Copy the source text of each record below character for character, keeping every line break, indentation mark and misspelling unchanged.

Input data

····················

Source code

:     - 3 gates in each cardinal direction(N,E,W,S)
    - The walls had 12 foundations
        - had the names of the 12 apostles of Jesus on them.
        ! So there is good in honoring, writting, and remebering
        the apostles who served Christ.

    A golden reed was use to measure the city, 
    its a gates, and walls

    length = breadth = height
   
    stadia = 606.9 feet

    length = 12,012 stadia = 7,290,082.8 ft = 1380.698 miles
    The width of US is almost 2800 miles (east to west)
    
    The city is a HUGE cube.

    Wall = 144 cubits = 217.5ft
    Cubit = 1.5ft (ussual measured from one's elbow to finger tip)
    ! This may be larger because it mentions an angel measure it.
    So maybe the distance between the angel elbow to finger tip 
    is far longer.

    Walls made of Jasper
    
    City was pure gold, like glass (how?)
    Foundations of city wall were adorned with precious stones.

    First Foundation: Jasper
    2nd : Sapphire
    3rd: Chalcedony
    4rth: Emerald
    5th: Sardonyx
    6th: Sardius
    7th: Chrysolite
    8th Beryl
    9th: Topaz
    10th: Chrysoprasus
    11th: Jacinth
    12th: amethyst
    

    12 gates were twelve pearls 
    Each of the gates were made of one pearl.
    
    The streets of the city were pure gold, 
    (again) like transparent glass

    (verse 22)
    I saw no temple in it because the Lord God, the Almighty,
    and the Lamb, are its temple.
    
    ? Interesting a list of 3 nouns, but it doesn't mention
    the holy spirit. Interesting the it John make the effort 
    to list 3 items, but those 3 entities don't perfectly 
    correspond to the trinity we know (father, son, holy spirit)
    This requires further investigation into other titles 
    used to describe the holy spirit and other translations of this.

····················

Task response
Source code

:     - 3 gates in each cardinal direction(N,E,W,S)
    - The walls had 12 foundations
        - had the names of the 12 apostles of Jesus on them.
        ! So there is good in honoring, writting, and remebering
        the apostles who served Christ.

    A golden reed was use to measure the city, 
    its a gates, and walls

    length = breadth = height
   
    stadia = 606.9 feet

    length = 12,012 stadia = 7,290,082.8 ft = 1380.698 miles
    The width of US is almost 2800 miles (east to west)
    
    The city is a HUGE cube.

    Wall = 144 cubits = 217.5ft
    Cubit = 1.5ft (ussual measured from one's elbow to finger tip)
    ! This may be larger because it mentions an angel measure it.
    So maybe the distance between the angel elbow to finger tip 
    is far longer.

    Walls made of Jasper
    
    City was pure gold, like glass (how?)
    Foundations of city wall were adorned with precious stones.

    First Foundation: Jasper
    2nd : Sapphire
    3rd: Chalcedony
    4rth: Emerald
    5th: Sardonyx
    6th: Sardius
    7th: Chrysolite
    8th Beryl
    9th: Topaz
    10th: Chrysoprasus
    11th: Jacinth
    12th: amethyst
    

    12 gates were twelve pearls 
    Each of the gates were made of one pearl.
    
    The streets of the city were pure gold, 
    (again) like transparent glass

    (verse 22)
    I saw no temple in it because the Lord God, the Almighty,
    and the Lamb, are its temple.
    
    ? Interesting a list of 3 nouns, but it doesn't mention
    the holy spirit. Interesting the it John make the effort 
    to list 3 items, but those 3 entities don't perfectly 
    correspond to the trinity we know (father, son, holy spirit)
    This requires further investigation into other titles 
    used to describe the holy spirit and other translations of this.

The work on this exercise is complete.